**Prompt:** When you answer, restate the entries below without altering anything.
**** Listed records ****
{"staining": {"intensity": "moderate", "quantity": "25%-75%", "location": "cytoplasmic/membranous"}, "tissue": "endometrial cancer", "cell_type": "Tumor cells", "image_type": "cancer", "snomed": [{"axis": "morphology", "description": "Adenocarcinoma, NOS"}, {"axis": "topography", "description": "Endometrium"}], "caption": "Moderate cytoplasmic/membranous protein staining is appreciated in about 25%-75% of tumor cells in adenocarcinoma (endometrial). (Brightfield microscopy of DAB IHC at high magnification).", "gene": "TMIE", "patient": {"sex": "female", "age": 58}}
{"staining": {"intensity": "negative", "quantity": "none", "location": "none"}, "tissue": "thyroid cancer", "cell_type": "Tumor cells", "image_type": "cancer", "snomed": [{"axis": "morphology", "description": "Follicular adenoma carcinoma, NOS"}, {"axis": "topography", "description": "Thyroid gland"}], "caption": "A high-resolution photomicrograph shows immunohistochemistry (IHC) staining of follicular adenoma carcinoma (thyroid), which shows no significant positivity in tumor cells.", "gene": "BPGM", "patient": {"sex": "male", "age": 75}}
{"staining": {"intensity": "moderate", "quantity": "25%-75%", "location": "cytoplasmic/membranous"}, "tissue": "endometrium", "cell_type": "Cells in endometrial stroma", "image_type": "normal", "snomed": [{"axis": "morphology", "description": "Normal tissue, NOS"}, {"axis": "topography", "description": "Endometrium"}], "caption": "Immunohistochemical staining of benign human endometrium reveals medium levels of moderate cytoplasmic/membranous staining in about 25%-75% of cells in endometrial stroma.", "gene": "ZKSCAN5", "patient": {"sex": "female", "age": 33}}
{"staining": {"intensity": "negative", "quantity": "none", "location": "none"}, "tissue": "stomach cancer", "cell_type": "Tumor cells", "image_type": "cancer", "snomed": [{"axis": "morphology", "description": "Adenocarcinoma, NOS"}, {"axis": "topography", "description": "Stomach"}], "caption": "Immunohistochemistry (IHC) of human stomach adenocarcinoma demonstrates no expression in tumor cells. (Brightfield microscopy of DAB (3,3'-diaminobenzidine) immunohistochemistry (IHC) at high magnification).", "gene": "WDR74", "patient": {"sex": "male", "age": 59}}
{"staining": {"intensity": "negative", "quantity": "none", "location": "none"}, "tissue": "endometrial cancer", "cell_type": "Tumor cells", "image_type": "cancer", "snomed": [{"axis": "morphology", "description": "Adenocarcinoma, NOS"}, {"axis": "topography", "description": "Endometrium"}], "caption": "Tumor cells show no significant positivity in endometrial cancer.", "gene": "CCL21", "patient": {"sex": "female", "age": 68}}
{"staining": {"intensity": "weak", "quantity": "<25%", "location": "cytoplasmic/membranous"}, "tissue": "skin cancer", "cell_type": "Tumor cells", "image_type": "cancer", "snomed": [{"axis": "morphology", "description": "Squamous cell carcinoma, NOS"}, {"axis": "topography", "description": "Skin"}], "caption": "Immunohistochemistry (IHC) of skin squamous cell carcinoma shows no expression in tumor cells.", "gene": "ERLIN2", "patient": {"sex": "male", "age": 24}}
****
**Reply to the exercise:**
{"staining": {"intensity": "moderate", "quantity": "25%-75%", "location": "cytoplasmic/membranous"}, "tissue": "endometrial cancer", "cell_type": "Tumor cells", "image_type": "cancer", "snomed": [{"axis": "morphology", "description": "Adenocarcinoma, NOS"}, {"axis": "topography", "description": "Endometrium"}], "caption": "Moderate cytoplasmic/membranous protein staining is appreciated in about 25%-75% of tumor cells in adenocarcinoma (endometrial). (Brightfield microscopy of DAB IHC at high magnification).", "gene": "TMIE", "patient": {"sex": "female", "age": 58}}
{"staining": {"intensity": "negative", "quantity": "none", "location": "none"}, "tissue": "thyroid cancer", "cell_type": "Tumor cells", "image_type": "cancer", "snomed": [{"axis": "morphology", "description": "Follicular adenoma carcinoma, NOS"}, {"axis": "topography", "description": "Thyroid gland"}], "caption": "A high-resolution photomicrograph shows immunohistochemistry (IHC) staining of follicular adenoma carcinoma (thyroid), which shows no significant positivity in tumor cells.", "gene": "BPGM", "patient": {"sex": "male", "age": 75}}
{"staining": {"intensity": "moderate", "quantity": "25%-75%", "location": "cytoplasmic/membranous"}, "tissue": "endometrium", "cell_type": "Cells in endometrial stroma", "image_type": "normal", "snomed": [{"axis": "morphology", "description": "Normal tissue, NOS"}, {"axis": "topography", "description": "Endometrium"}], "caption": "Immunohistochemical staining of benign human endometrium reveals medium levels of moderate cytoplasmic/membranous staining in about 25%-75% of cells in endometrial stroma.", "gene": "ZKSCAN5", "patient": {"sex": "female", "age": 33}}
{"staining": {"intensity": "negative", "quantity": "none", "location": "none"}, "tissue": "stomach cancer", "cell_type": "Tumor cells", "image_type": "cancer", "snomed": [{"axis": "morphology", "description": "Adenocarcinoma, NOS"}, {"axis": "topography", "description": "Stomach"}], "caption": "Immunohistochemistry (IHC) of human stomach adenocarcinoma demonstrates no expression in tumor cells. (Brightfield microscopy of DAB (3,3'-diaminobenzidine) immunohistochemistry (IHC) at high magnification).", "gene": "WDR74", "patient": {"sex": "male", "age": 59}}
{"staining": {"intensity": "negative", "quantity": "none", "location": "none"}, "tissue": "endometrial cancer", "cell_type": "Tumor cells", "image_type": "cancer", "snomed": [{"axis": "morphology", "description": "Adenocarcinoma, NOS"}, {"axis": "topography", "description": "Endometrium"}], "caption": "Tumor cells show no significant positivity in endometrial cancer.", "gene": "CCL21", "patient": {"sex": "female", "age": 68}}
{"staining": {"intensity": "weak", "quantity": "<25%", "location": "cytoplasmic/membranous"}, "tissue": "skin cancer", "cell_type": "Tumor cells", "image_type": "cancer", "snomed": [{"axis": "morphology", "description": "Squamous cell carcinoma, NOS"}, {"axis": "topography", "description": "Skin"}], "caption": "Immunohistochemistry (IHC) of skin squamous cell carcinoma shows no expression in tumor cells.", "gene": "ERLIN2", "patient": {"sex": "male", "age": 24}}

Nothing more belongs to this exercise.